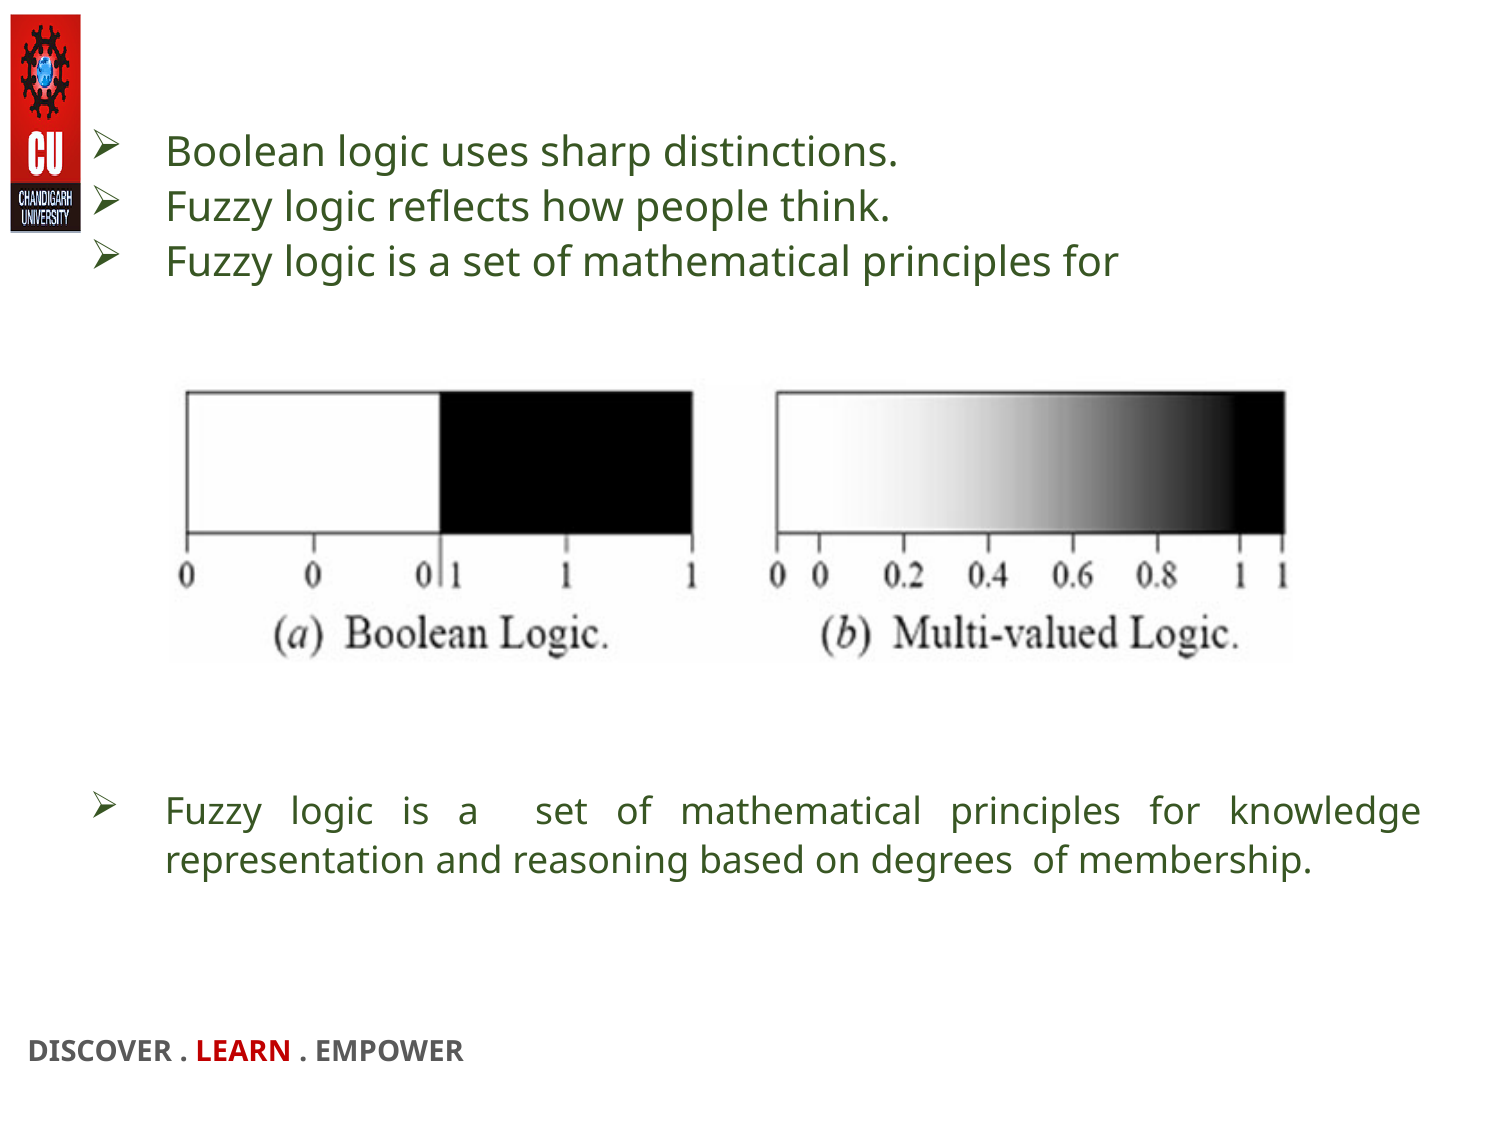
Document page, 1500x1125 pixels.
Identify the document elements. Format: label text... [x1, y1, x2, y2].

picture [74, 362, 1425, 694]
list Boolean logic uses sharp distinctions. Fuzzy logic reflects how people think. Fuzzy logic is a set of mathematical principles for [75, 112, 1425, 362]
text_box DISCOVER . LEARN . EMPOWER [12, 1024, 601, 1110]
picture [1, 3, 91, 238]
text_box Fuzzy logic is a set of mathematical principles for knowledge representation and reasoning based on degrees of membership. [74, 774, 1438, 939]
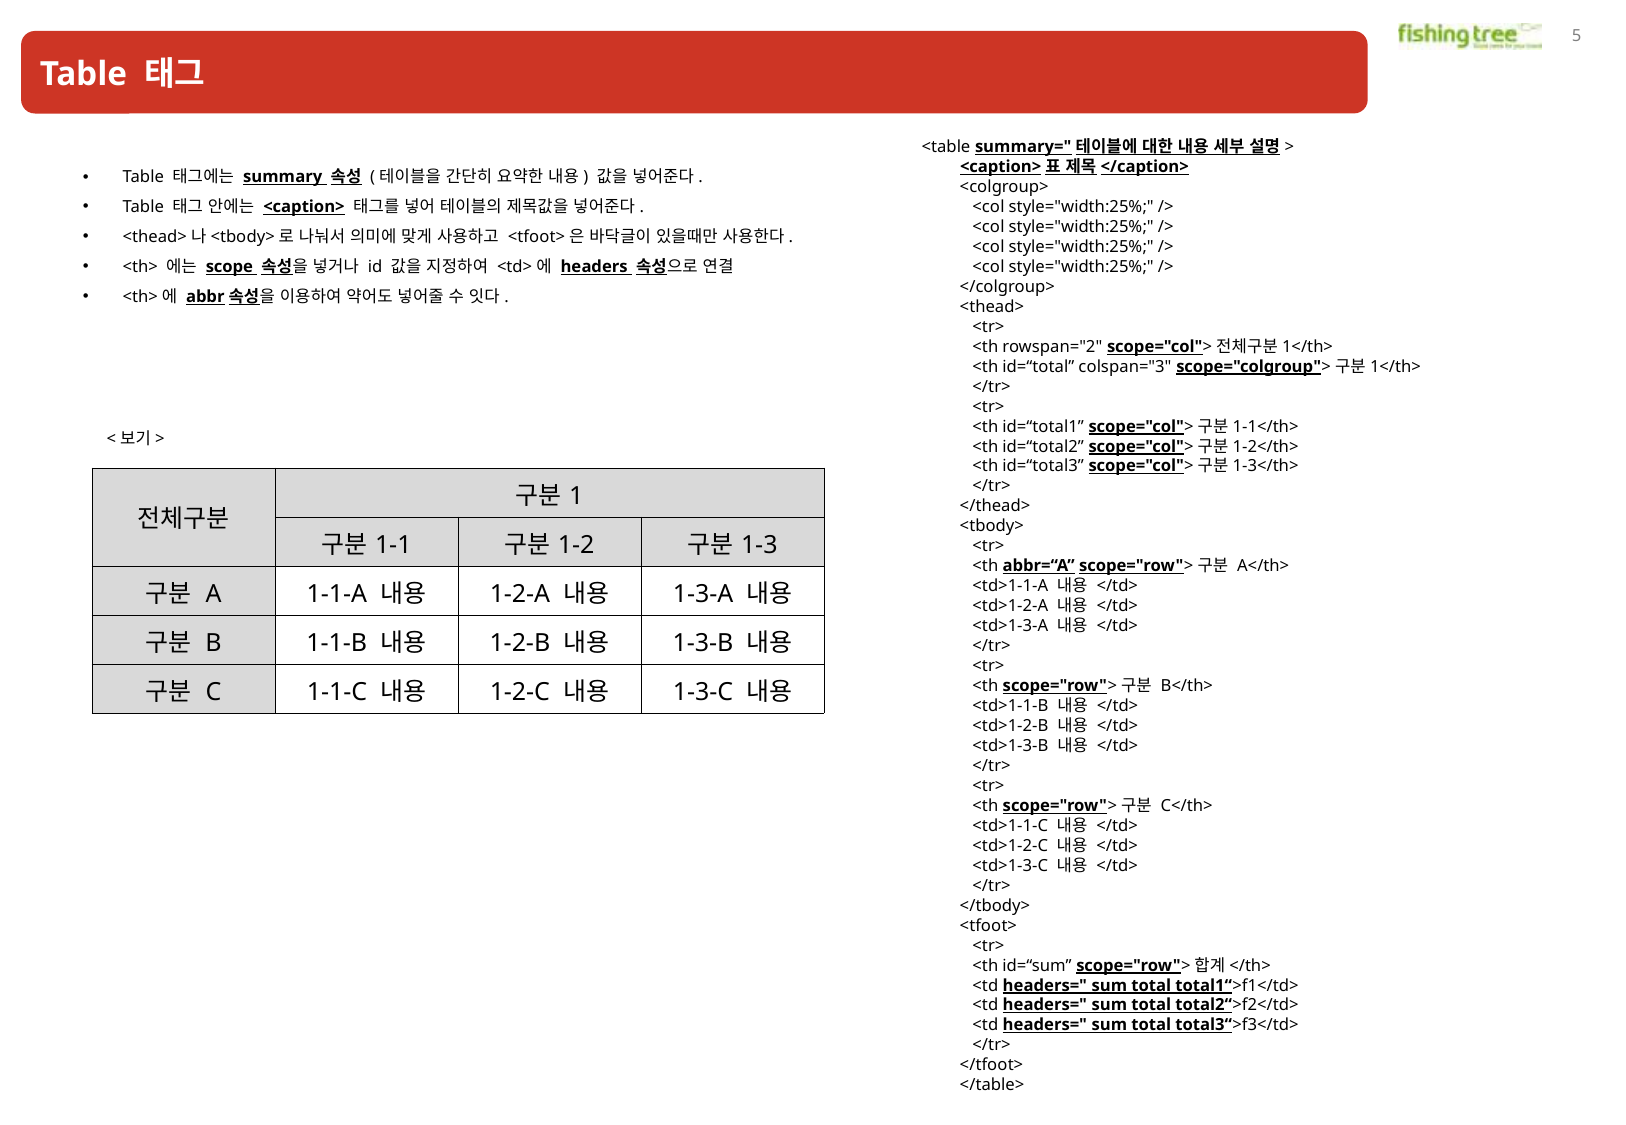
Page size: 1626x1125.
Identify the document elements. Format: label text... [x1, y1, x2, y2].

table_cell 구분 A [93, 567, 275, 615]
table_cell 구분 C [93, 665, 275, 713]
table_cell 1-1-B 내용 [276, 616, 458, 664]
table_cell 1-2-A 내용 [459, 567, 641, 615]
table_cell 구분1-1 [276, 518, 458, 566]
picture [1398, 23, 1542, 50]
table_cell 1-3-B 내용 [642, 616, 824, 664]
table_cell 구분1-2 [459, 518, 641, 566]
table_header 구분1 [276, 469, 824, 517]
text_box <보기> [91, 420, 180, 456]
text_box Table 태그 [21, 30, 1368, 114]
table_cell 1-1-A 내용 [276, 567, 458, 615]
table_cell 구분1-3 [642, 518, 824, 566]
table_cell 1-3-A 내용 [642, 567, 824, 615]
text_box Table 태그에는 summary 속성 (테이블을 간단히 요약한 내용) 값을 넣어준다. Table 태그 안에는 <caption> 태그를 넣어 테이블의 제목값을 넣어준다. <thead>나<tbody>로 나눠서 의미에 맞게 사용하고 <tfoot>은 바닥글이 있을때만 사용한다. <th> 에는 scope 속성을 넣거나 id 값을 지정하여 <td>에 headers 속성으로 연결 <th>에 abbr속성을 이용하여 약어도 넣어줄 수 잇다. [68, 148, 860, 344]
table_cell 1-2-C 내용 [459, 665, 641, 713]
table_cell 1-2-B 내용 [459, 616, 641, 664]
table_cell 1-3-C 내용 [642, 665, 824, 713]
text_box <table summary="테이블에 대한 내용 세부 설명> <caption>표 제목</caption> <colgroup> <col style="width:25%;" /> <col style="width:25%;" /> <col style="width:25%;" /> <col style="width:25%;" /> </colgroup> <thead> <tr> <th rowspan="2" scope="col">전체구분1</th> <th id=“total” colspan="3" scope="colgroup">구분1</th> </tr> <tr> <th id=“total1” scope="col">구분1-1</th> <th id=“total2” scope="col">구분1-2</th> <th id=“total3” scope="col">구분1-3</th> </tr> </thead> <tbody> <tr> <th abbr=“A” scope="row">구분 A</th> <td>1-1-A 내용 </td> <td>1-2-A 내용 </td> <td>1-3-A 내용 </td> </tr> <tr> <th scope="row">구분 B</th> <td>1-1-B 내용 </td> <td>1-2-B 내용 </td> <td>1-3-B 내용 </td> </tr> <tr> <th scope="row">구분 C</th> <td>1-1-C 내용 </td> <td>1-2-C 내용 </td> <td>1-3-C 내용 </td> </tr> </tbody> <tfoot> <tr> <th id=“sum” scope="row">합계</th> <td headers=" sum total total1“>f1</td> <td headers=" sum total total2“>f2</td> <td headers=" sum total total3“>f3</td> </tr> </tfoot> </table> [906, 128, 1555, 1102]
table_cell 1-1-C 내용 [276, 665, 458, 713]
table_cell 구분 B [93, 616, 275, 664]
table_header 전체구분 [93, 469, 275, 566]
+-------+
### [WHAT IS BEING ASKED]
The word "summary" occurs on some lines of the entries. Work out how many such lines there are and reply with the number alone.

### [EXERCISE OUTPUT]
2